Старушка трясет головой.

— Мне всегда так неприятно обращаться с какой‑нибудь просьбой, — говорит сна, — ведь я глуха, и людям приходится громко кричать.

Не зная, как быть, генеральный секретарь засовывает большой палец в жилетный карман и похлопывает ладонью себя по животу.

Оба должностных лица удаляются, качая головой.

Морис расхаживает по приемной. За его спиной открывается дверь. Морис оборачивается.

— Ах, это ты, Полэн, здравствуй. Давненько тебя не было видно. Как дела?

Полэн в деревянных башмаках, и от этого ноги кажутся огромными, словно принадлежат не ему. На парне тиковые панталоны линялого синего цвета, сплошь усеянные разноцветными заплатками, которые набегают друг на друга, как волны. Он утопает в тяжелой вельветовой куртке в широкий рубчик, которая доходит ему чуть не до колен. Рукава он завернул, чтобы удобнее было двигать руками.

— А как твои дела, Морис?

— Да ничего. Скажи лучше, как поживает твой брат Проспер? А Розетта?

— Розетта родила.

— Как, уже?

— Да, у нас девочка. Толстенькая такая. Ее назвали Катрин.

— Поздравляю, старина. Ты все‑таки мог бы сообщить нам об этом, ведь такое дело полагается вспрыснуть…

— Видишь ли… Работы у нас по горло. Да и неприятности всякие…

Они садятся рядом на скамью, кладут руки на колени и погружаются в созерцание собственных ног. По прошествии нескольких минут Полэн спрашивает:

— Ты пришел к генеральному секретарю?

— Да, чтобы зарегистрироваться как безработный. А ты?

— Видишь ли… поругались мы с Эсперандье. С тех пор как Розетта родила… она плохо чувствует себя, и потом, как же иначе, ведь надо присматривать за маленькой. Розетта уже не может так много работать, как прежде. А Эсперандье недоволен. Серчает. Бранится. Без конца подковыривает нас. Вчера мы поругались.

— Ты не должен ему потакать.

— Еще бы, теперь и подавно, ведь у меня Розетта и девочка. Вот я и пришел сюда, чтобы разузнать о своих правах.

— Лучше бы ты обратился в профсоюз.

— Я думал об этом. Но… в общем… ведь мне главное узнать, какие у меня права, ну, в общем, что в законах сказано, понимаешь? Здесь у них есгь всякие книги…

Полэн медленно, с силой потирает руки, как обычно, когда собирается взяться за плуг.

— И потом, понимаешь, — говорит он, — Эсперандье не станет ругаться, если я схожу в мэрию.

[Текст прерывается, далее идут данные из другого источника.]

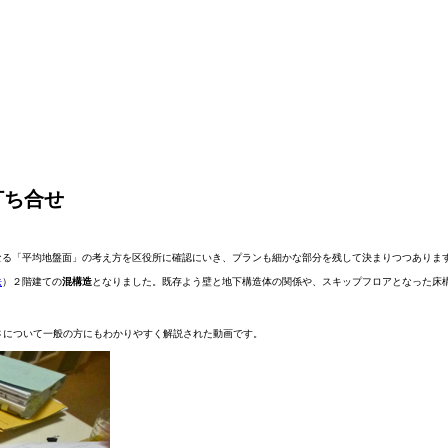
打ち合せ
なる「平均地盤面」の考え方を区役所に確認にいき、プランも細かな部分を残して決まりつつありま
法
）２階建ての
混構造
となりました。既存よう壁と地下構造体の関係や、スキップフロアとなった床
。
さについて一般の方にもわかりやすく解説された動画です。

И добавляет, поднимая голову и глядя на Мориса:

— Ведь это уж было бы ни на что не похоже!

* * *

Милу только и думал, только и говорил, что о своем посещении Марио Мануэло. Жако пытался делиться с ним новостями: он ждет ответа от Ситроена, но это может затянуться, и он опасается, что в металлопромышленности ему не найти работы, особенно теперь, когда закрывается столько авиационных заводов… Но Милу неизменно возвращался к своему рассказу: подумать только, он теперь знаком с Марио Мануэло! В квартире у Мануэло, трудно даже поверить, белые, ну совсем белые телефоны!.. Милу добавлял все новые подробности, подкрепляя их словечком «знаешь», расписывал, приукрашивал.

— Может, ты продвинул бы Ритона теперь, когда ты познакомился с Мануэло, — предложил ему Жако.

Милу смутился, но отказать все же не хватило духу.

Ребята любили собираться у Виктора. Обстановка у него была довольно убогая, да и удобств никаких, но зато они чувствовали себя как дома в этой пристройке, которая никому другому, кроме Виктора, не принадлежала.

Жако, Ритон, Милу, Морис сидели у Виктора в комнате, прямо на кровати, двое с одного края, трое с другого, и разговаривали, не глядя друг на друга.